--- DOCUMENT PASSAGE Enclosed Below ---

Elias's blog

Do we need to understand our systems?

This post was written entirely without AI. It is not perfect and that is fine. If you would rather read something polished made by AI I recommend that you read something else.

I think it started around February. I had been using copilot for several years. I think it made me a better engineer. It did not necessarily solve all my issues but it acted as an easy way to get preliminary information. If I needed more information like docs I could simply go and find it on the internet. Rewind back to February again. I got introduced to Claude Code and how it could be used to explore requirements, write specifications that could reviewed and then have it apply those changes to a new or existing code base. It was by far the best approach to AI code generation I had seen. It provided a way to limit one of the larger issues that I saw with AI generated code: that it was hard to control and get it to do what you wanted. With specifications I could, to some degree, verify that the AI was heading in the right direction before executing. After that I fully embraced AI code generation both professionally and for making my hobby side projects. I even paid for a personal Claude Pro license, something would never had done previously.

That’s almost half a year back and I am starting to think that the focus on the problem being the control of the AI might have been a red herring all along. I went in to a bit of an existential crisis a couple of days ago, which prompted me to write this post. I tried to do some trad-coding (actually writing the code myself. I know, right?) in my side project. It’s in Rust (btw) which I don’t use at work and all my time the last months has been through spec-driven AI code generation. My realization was that: it was super hard. The project had grown from around ~13000 lines of handwritten code to ~20000 lines of AI written code. The progress was sluggish and I found myself not knowing how to write the function signatures any more which I had been comfortable doing with my eyes closed just some months back. It was shocking to me how much I had forgotten in that short amount of time. Mind you that I was still reviewing both the specifications and the code output from the AI before actually committing it to the project. I knew how the product worked, but I could not reason about the code nor the system itself anymore. It had become closer to a black box to me.

I am leaning more and more towards the perception that if you don’t use it you loose it when it comes to software engineering. As such, the more you delegate to AI the more you will become dependent on it and it will erode your understanding and expertise. I thought that I would be able to still keep some of that understanding and expertise by reviewing the output of the AI but I found it very hard to actually think deeply about the code and internalize it. I think writing the code does a lot for the understanding of the code.

--- End of Enclosed DOCUMENT PASSAGE ---
--- DATA RECORDS Enclosed Below ---

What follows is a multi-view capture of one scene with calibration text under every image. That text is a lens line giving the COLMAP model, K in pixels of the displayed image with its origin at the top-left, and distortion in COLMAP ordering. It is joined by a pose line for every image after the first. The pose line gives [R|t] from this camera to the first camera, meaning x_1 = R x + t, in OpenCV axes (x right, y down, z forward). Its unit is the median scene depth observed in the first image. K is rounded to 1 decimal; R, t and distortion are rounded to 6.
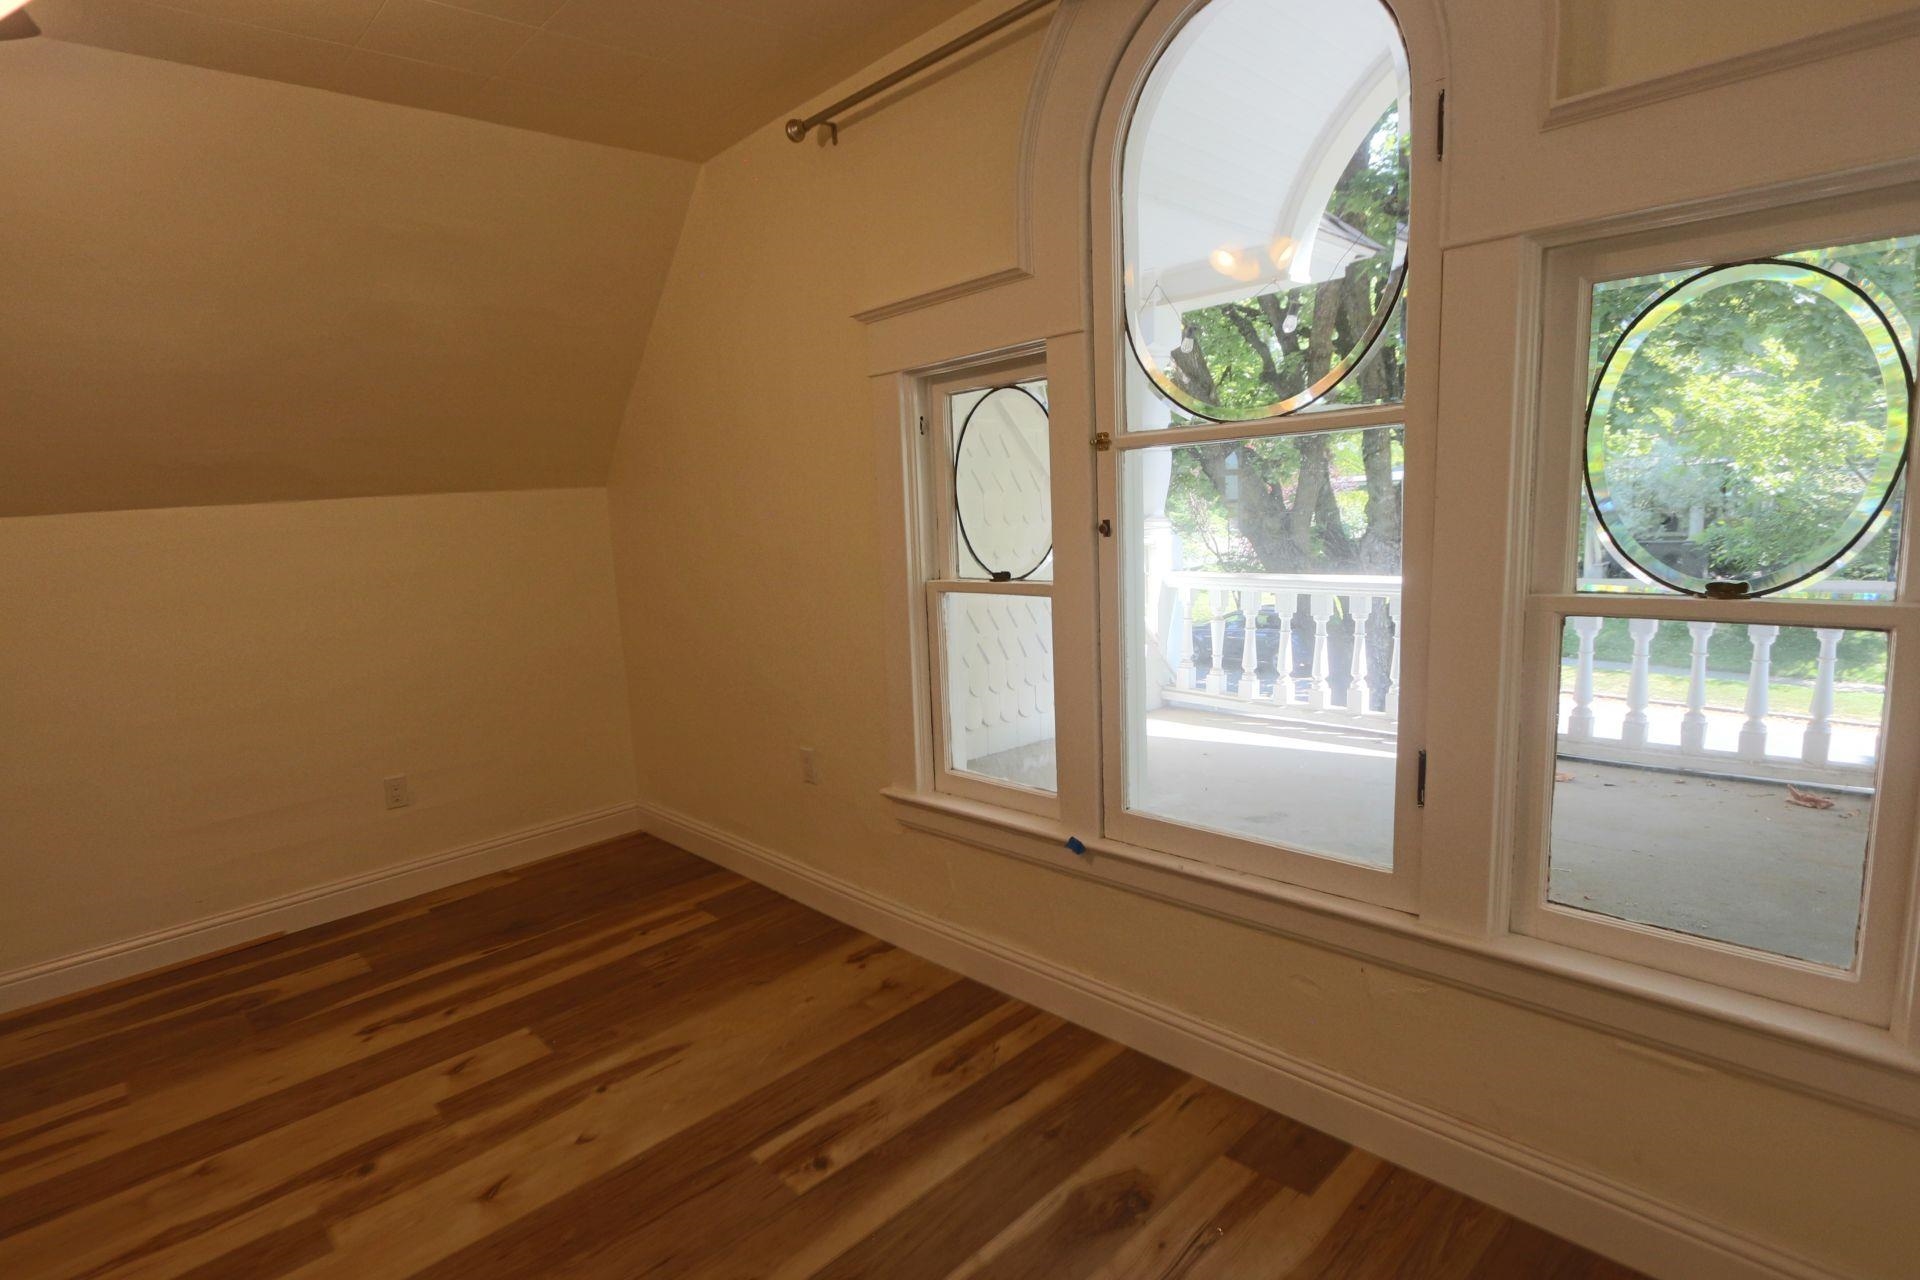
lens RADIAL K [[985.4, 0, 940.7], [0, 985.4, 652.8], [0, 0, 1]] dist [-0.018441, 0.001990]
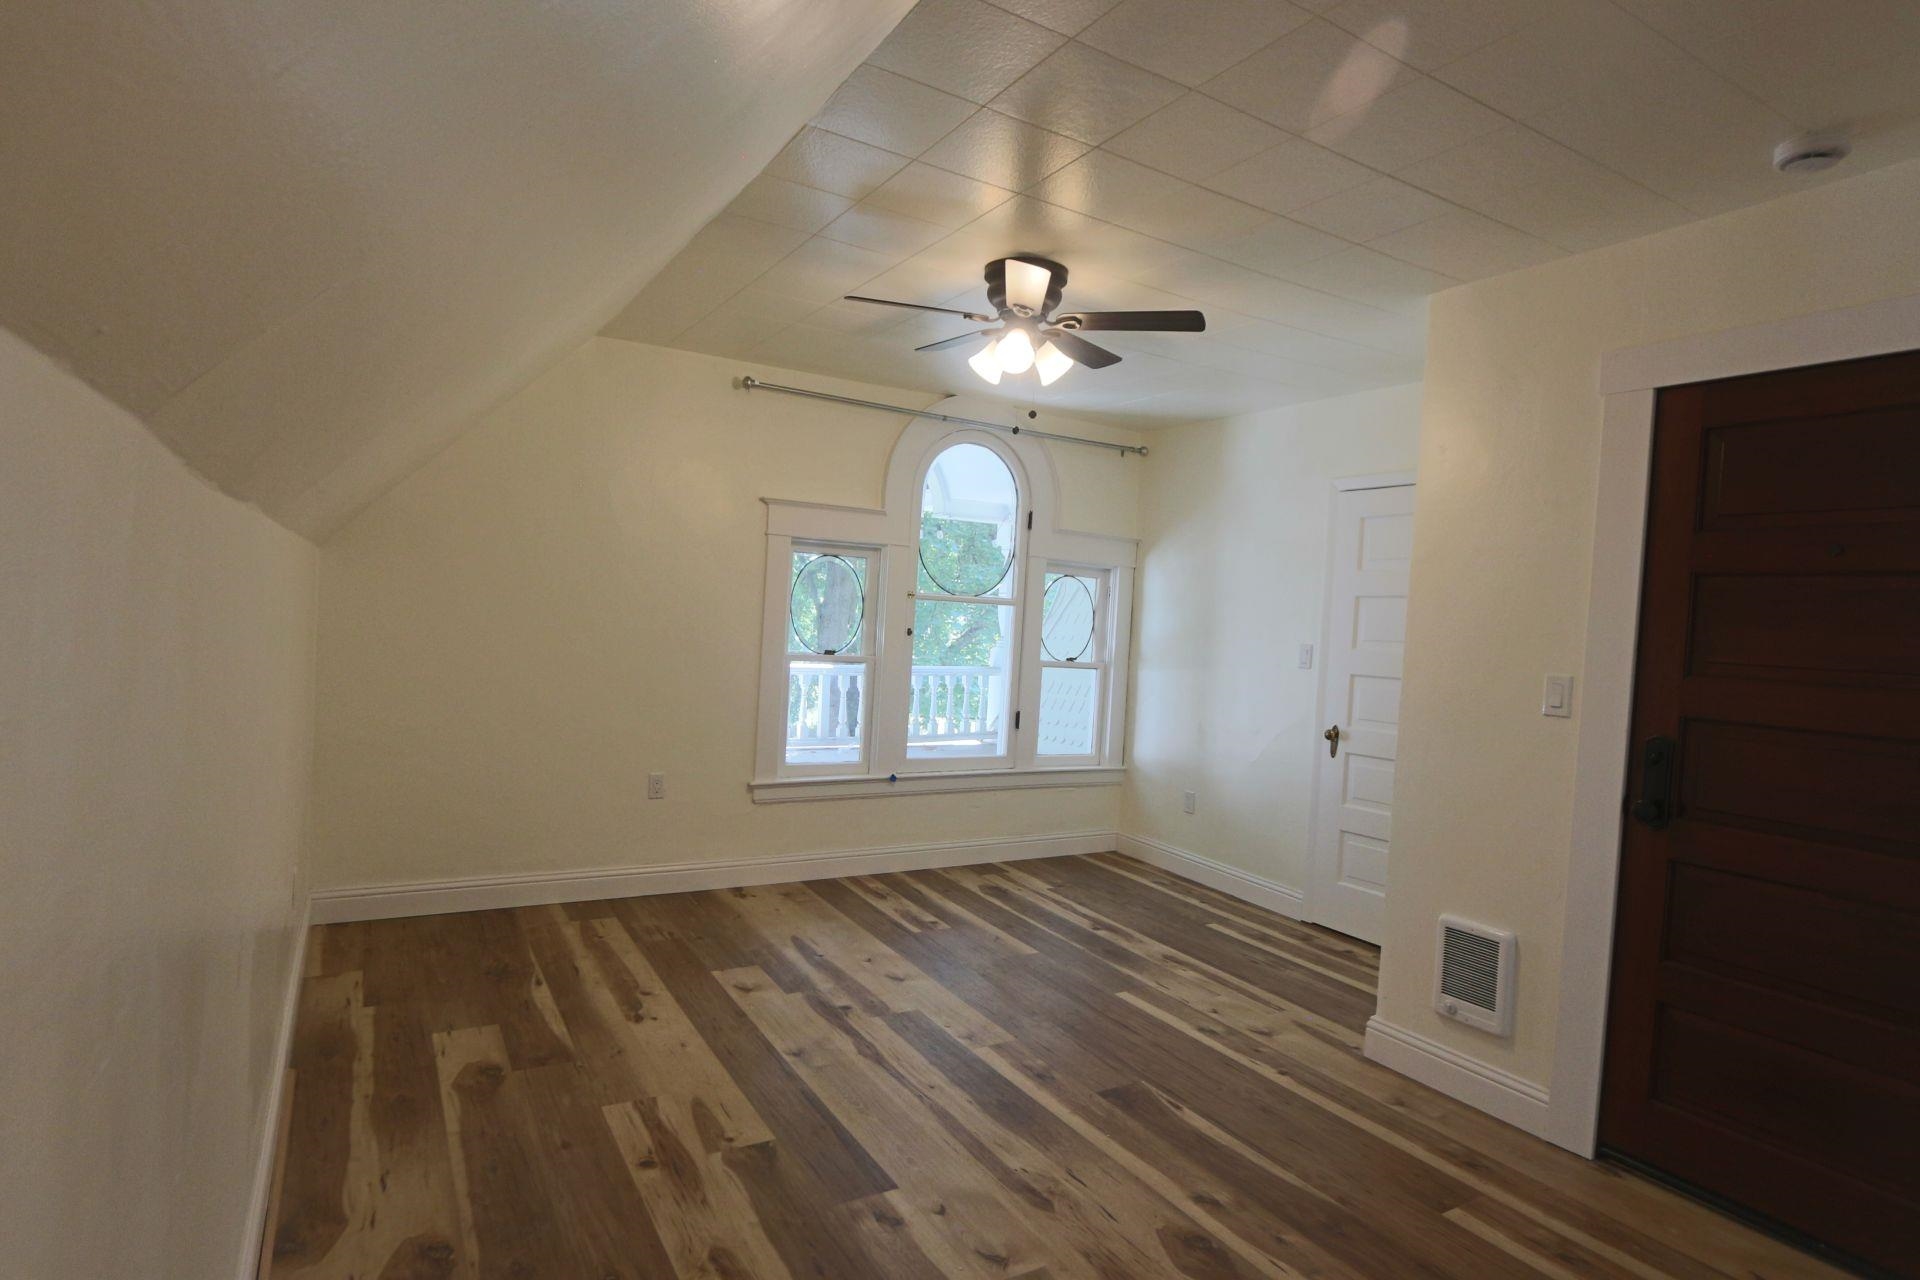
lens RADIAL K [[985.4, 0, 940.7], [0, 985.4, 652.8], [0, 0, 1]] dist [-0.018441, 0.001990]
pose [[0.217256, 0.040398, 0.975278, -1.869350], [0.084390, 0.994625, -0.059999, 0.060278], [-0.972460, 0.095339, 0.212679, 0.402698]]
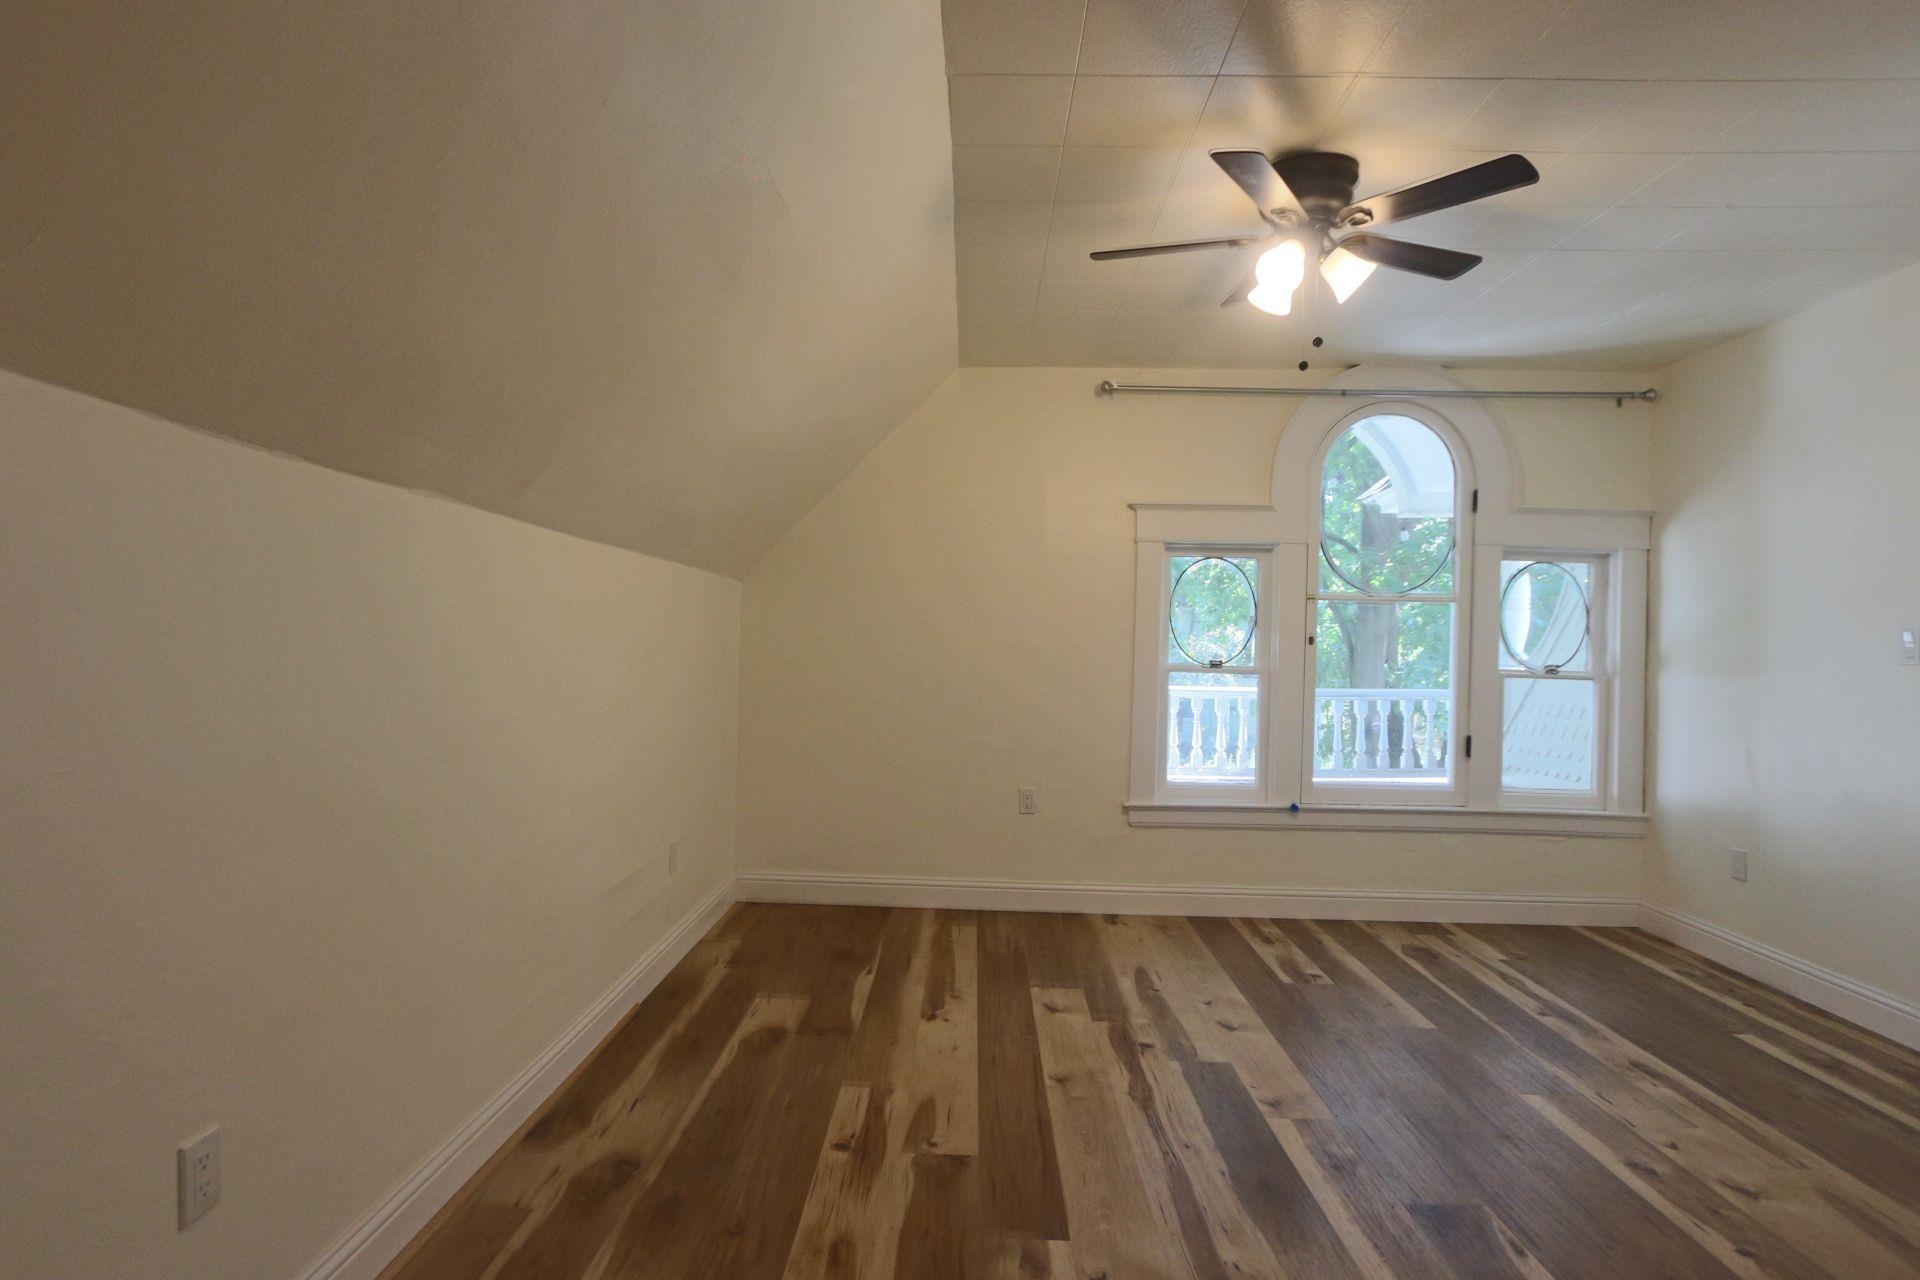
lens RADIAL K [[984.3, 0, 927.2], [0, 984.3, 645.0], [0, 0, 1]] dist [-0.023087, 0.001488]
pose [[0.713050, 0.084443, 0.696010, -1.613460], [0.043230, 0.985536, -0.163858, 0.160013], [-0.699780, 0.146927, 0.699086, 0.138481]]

--- End of Enclosed DATA RECORDS ---

**YOUR OBJECTIVE**
Condense the paragraph of the blog post that starts "I am leaning more and more" into a shorter version that keeps its main points.

**PROBLEM SOLUTION**
I increasingly believe that in software engineering, if you don't use it you lose it. The more you hand over to AI, the more dependent on it you become, and the more your understanding and expertise wear away. I expected reviewing the AI's output to preserve some of that understanding, but it was very hard to think deeply about the code and internalize it. Writing the code yourself does a lot for understanding it.